### QUOTED TEXT
+===+

While stressing the importance of Makarenko’s contribution to the elucidation of a number of problems concerning educational methods, it must be noted that this aspect of his scientific work needs deeper and more comprehensive analysis. This mainly concerns the nature of Makarenko’s contribution to the elucidation of the methodological problems of the educational collective and methods of organizing the educational process.

In this connection, it should be noted that the very term ‘educational collective’ is directly associated with Makarenko’s name and has now gained wide recognition in progressive education.

Makarenko examined such aspects of the educational collective as unity of external and internal relations, and the organizational structure of the collective, with its traditions, style and tone. In the life of the educational collective Makarenko included all relations and types of activities that were typical of a democratic society. Of great topical interest are his ideas regarding the development of the educational functions of the collective and its transformation from an object of the activities of educators into an actively operating agent organizing its own life.

These assumptions join up with the views expressed by Makarenko regarding the unity of the methods of educating and those of studying children. The traditional assumption in the past was that only when the child had first been studied could he be educated. New social conditions and the new challenges facing education have forced substantial changes in these ideas. Where Makarenko played a pioneering part was in his idea of studying children in the process of being educated, a process involving the active transformation of their way of life and influencing their consciousness, feelings and conduct. In this case, the functions of studying the children’s collective and the personality and individuality of the individual child become part and parcel of the actual methods of education. It is wrong, incidentally, to make out that Makarenko regarded the collective as a mere instrument of mass education; the unity of education through collective and individual action is a distinctive feature of his educational system.

Some students of the experience and theoretical views of Makarenko narrow down his understanding of the essence of the educational collective by focusing only on the criterion of togetherness, that is, the direct association between pupils within the collective. Makarenko indeed attached definite importance to intra-collective association and to intra-collective relations in the formation of the pupil’s personality. In his early years of work in the Gorky Colony he even somewhat exaggerated the importance of togetherness for creating the ethos of the collective, and he himself made reference to this at a later stage. But Makarenko viewed intra-collective association in conjunction with the collective’s external links, to the wealth and variety of which he attached the utmost importance. The external links of the collective with a wider society, provide, in Makarenko’s view, the main source of those influences that are necessary to the full development of each individual. The root of a man’s formation should be the life of society in all its varied manifestations. Association and relations within the collective represent a distinctive ‘mechanism’ for processing information arriving from outside, a ‘mechanism’ that helps each individual to react selectively to the influences of the outside world and to form within himself typical and individual personality traits. In just such an approach lies the key to Makarenko’s ideas about the collective as 4 a method ‘which, being general and unique, at the same time provides an opportunity for each separate personality to develop its own specific features and maintain its individuality’.8

The attempt is sometimes made to interpret Makarenko’s ideas about the formation of the personality in the collective as an encouragement to suppress the freedom of the child and subordinate him unconditionally to the demands and will of the collective. Such an interpretation seems to be an extremely one-sided depiction of the relations that actually existed between the collective and the individual personality in Makarenko’s experience. In conflict situations, when the collective clashed with an individual opposed to the opinion of the community, ignoring his obligations in the collective, being capricious and trying to put anarchy in the place of discipline, the question of coercion did indeed arise. In these situations as well, however, reaction to the individual was humane and based on the unity of showing respect and making demands. In normal circumstances in the usual educational process, relations between the collective and the individual were built on the unity of their interests and defence by the collective of the rights of each pupil.

+===+

### PROBLEM DESCRIPTION
Carry the passage on Makarenko and the educational collective forward from its final sentence.

### SUPPLIED INFORMATION

+===+

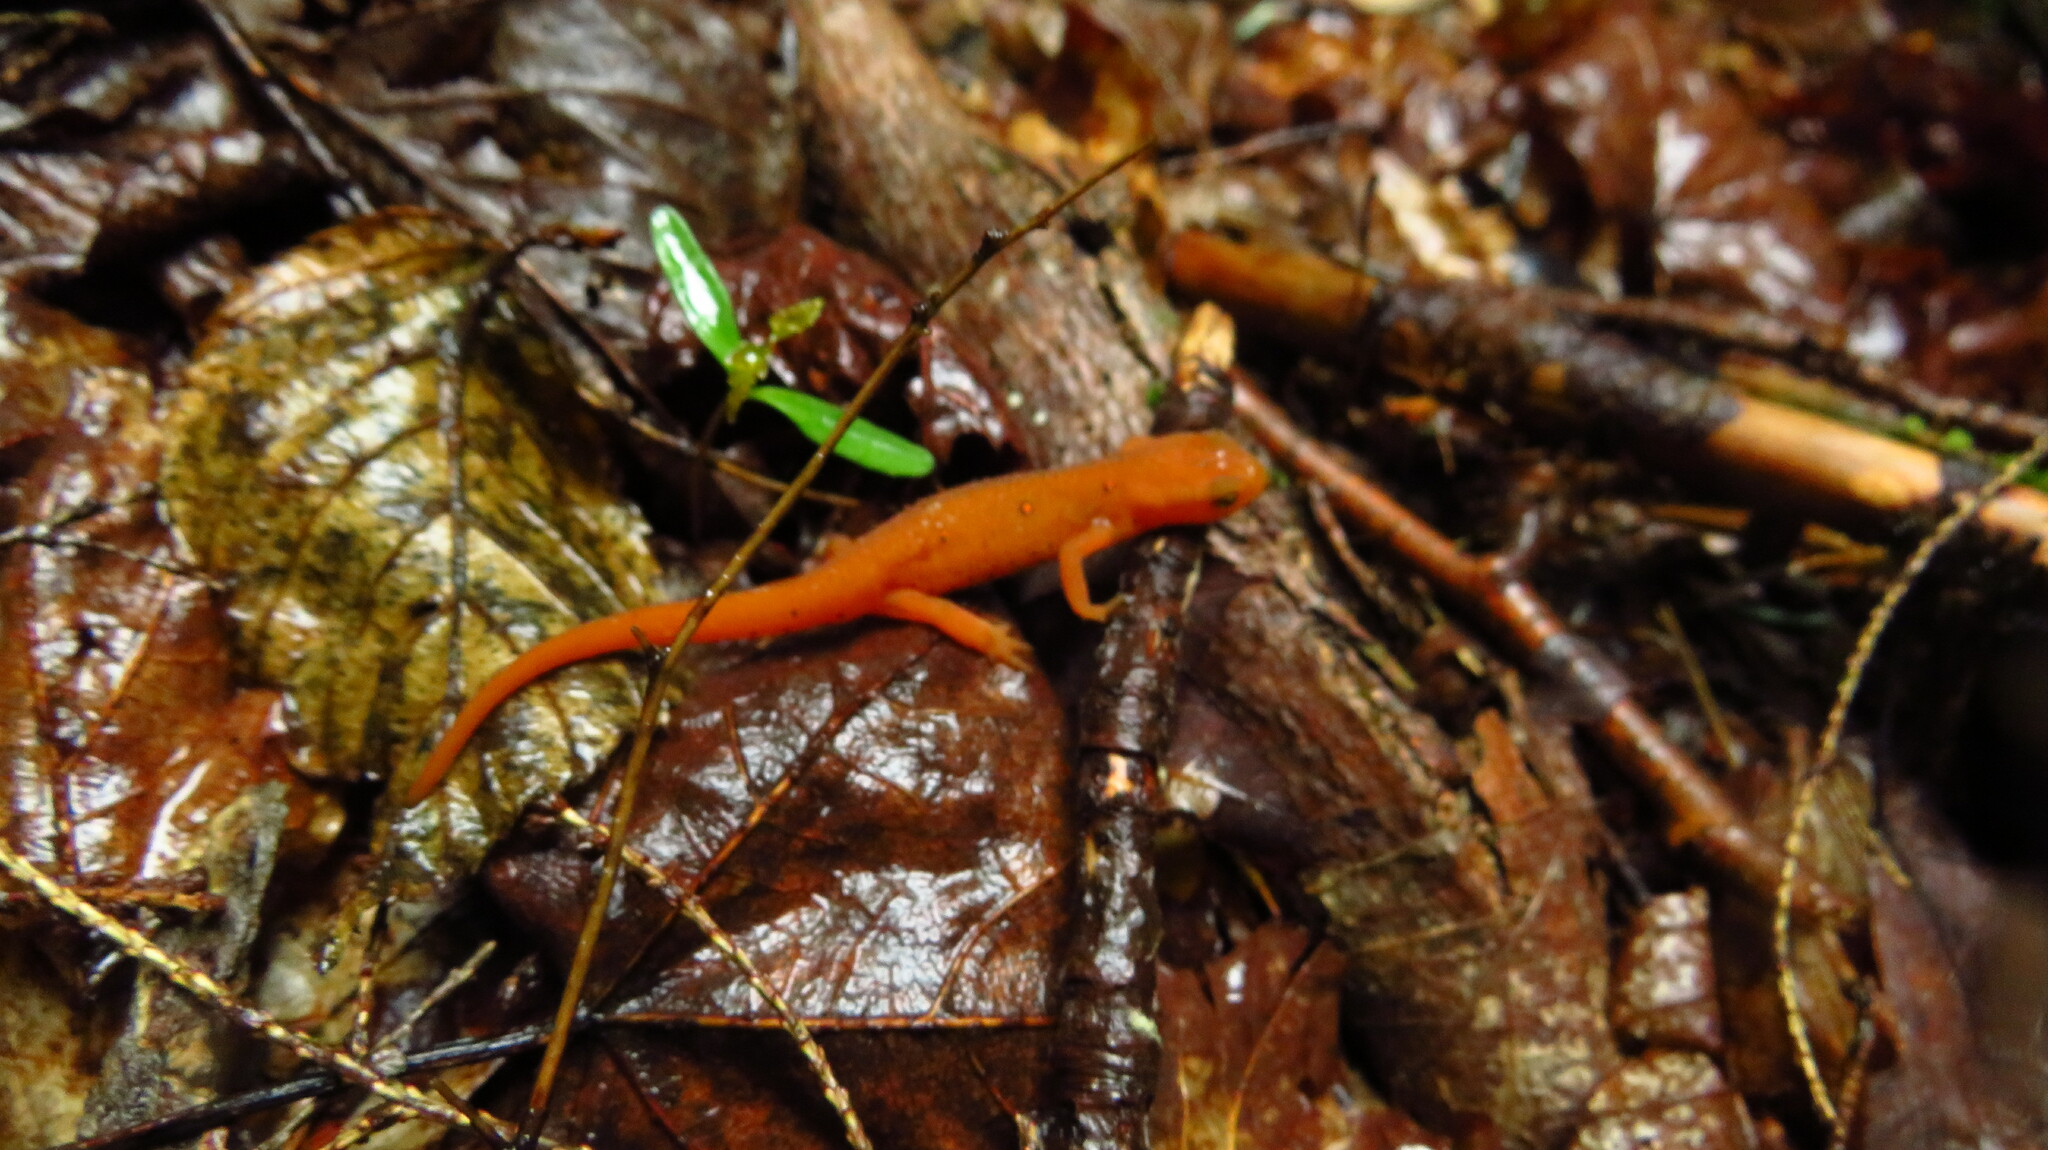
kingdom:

+===+

### RESPONSE BELOW
The older and stronger could not harm the younger and weaker. Such was the firm tradition of the collective and anyone contravening it bore the weight of common reprobation. Not only therefore did the collective not suppress but it genuinely promoted the freedom of each emergent person.

Makarenko assigned a special place in the life of the educational collective to labour, combined with instruction in the fundamentals of science and a broad socio-political and moral education. His basic ideas regarding labour education may be summarized as follows: Labour becomes an effective means of communist education only when it forms a part of the general educational process; at the same time, this has no meaning unless all children and adolescents are involved in types of socially useful work suited to their age.

There must be a combination of such types of work as: compulsory participation in self-help and productive labour organized on the most modern technical basis possible; selectively performed creative technical work; and unpaid work for the common good. Only when all the above types of work are combined in the educational process do children and adolescents acquire the whole range of attitudes that permit a balanced, genuinely free development of the personality.

The pupils’ labour collective and its constituent bodies and representatives must to an ever-increasing degree be given the role of responsible organizers of their own labour activity, and a decisive role in matters of profit distribution and wages, in the use of a wide range of material and moral incentives, and in the organization of consumption.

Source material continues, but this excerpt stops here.